Some People Need to Go Back to Irony School

I knew some folks who weren’t the sharpest knives in the drawer would interpret yesterday’s “Inside the Mind of the Warren Voter” as some sort of straight-up personal endorsement of Warren, and contend that National Review had now gone full-on hard-left progressive. (It was a follow-up to the preceding week’s “Inside the Mind of the Biden Voter.”)

Please tell me you spotted the deliberate glaring contradiction below:

You can’t believe anyone’s still giving her grief over the Native American thing. All she did wrong was believe her own family’s stories! Nobody can prove that the claim of Native heritage alone ever got her hired or promoted or recognized. She didn’t tell Harvard Law School to call her a “woman of color.” She says she didn’t even know the school was doing that, and you believe her. Even if she did know about it, a white lie like that never really hurt anyone. It’s a distraction from the main issue: that dishonest elites who cut corners have risen to the top of American society and they’re now trying to get even more power for themselves.

Or this:

As for Bernie Sanders, there are days you love him, but you’re not so certain he can get the job done. He senses the same injustices that you do, but he isn’t willing to do the homework the way Warren was. He railed about this stuff for decades before anybody noticed. You hope his truce with Warren holds, because he deserves a lot of credit for shaking up a complacent, corporatist Democratic party in 2016. But it’s really time for him to pass the torch to someone younger, like the 70-year-old Warren.

To quote the guys on NFL Live, “come on, man!”
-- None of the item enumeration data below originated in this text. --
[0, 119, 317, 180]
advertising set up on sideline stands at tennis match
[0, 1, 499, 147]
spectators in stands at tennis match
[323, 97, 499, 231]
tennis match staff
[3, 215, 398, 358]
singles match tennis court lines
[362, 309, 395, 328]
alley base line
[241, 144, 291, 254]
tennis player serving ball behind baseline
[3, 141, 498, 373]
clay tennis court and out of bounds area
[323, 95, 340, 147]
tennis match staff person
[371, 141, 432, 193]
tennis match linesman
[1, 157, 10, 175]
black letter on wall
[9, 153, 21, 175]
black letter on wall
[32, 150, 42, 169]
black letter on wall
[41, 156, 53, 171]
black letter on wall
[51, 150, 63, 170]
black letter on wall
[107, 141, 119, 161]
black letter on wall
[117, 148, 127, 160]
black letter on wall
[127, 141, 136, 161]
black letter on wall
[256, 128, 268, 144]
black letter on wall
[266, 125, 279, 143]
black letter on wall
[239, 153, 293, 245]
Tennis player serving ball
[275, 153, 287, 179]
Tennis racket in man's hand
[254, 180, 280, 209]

There are a whole bunch of folks out there who get offended by something you write and conclude that because you wrote it, you must secretly be on the other side.
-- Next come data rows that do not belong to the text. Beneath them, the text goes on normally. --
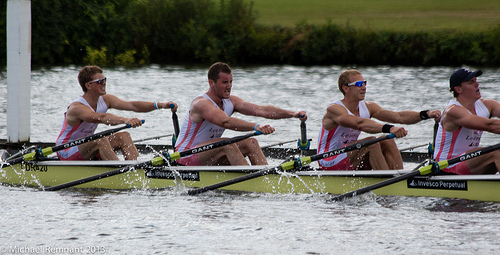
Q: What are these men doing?
A: Rowing a boat.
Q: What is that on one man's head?
A: A hat.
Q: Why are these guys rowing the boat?
A: For competition.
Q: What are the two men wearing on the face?
A: Sunglasses.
ADDENDA: Kevin Williamson shocks the world by coming out against straws. Not plastic straws, just straws in general. Madeline Kearns is left to defend the instrument for imbibing liquids.

Kevin says “everybody wants to give me a straw,” which means he hasn’t encountered the Straw Commissars who are currently rampaging across the Acela Corridor countryside, barring plastic straws from Starbucks and restaurants and replacing them with paper ones that seem designed to dissolve when they come in contact with liquids.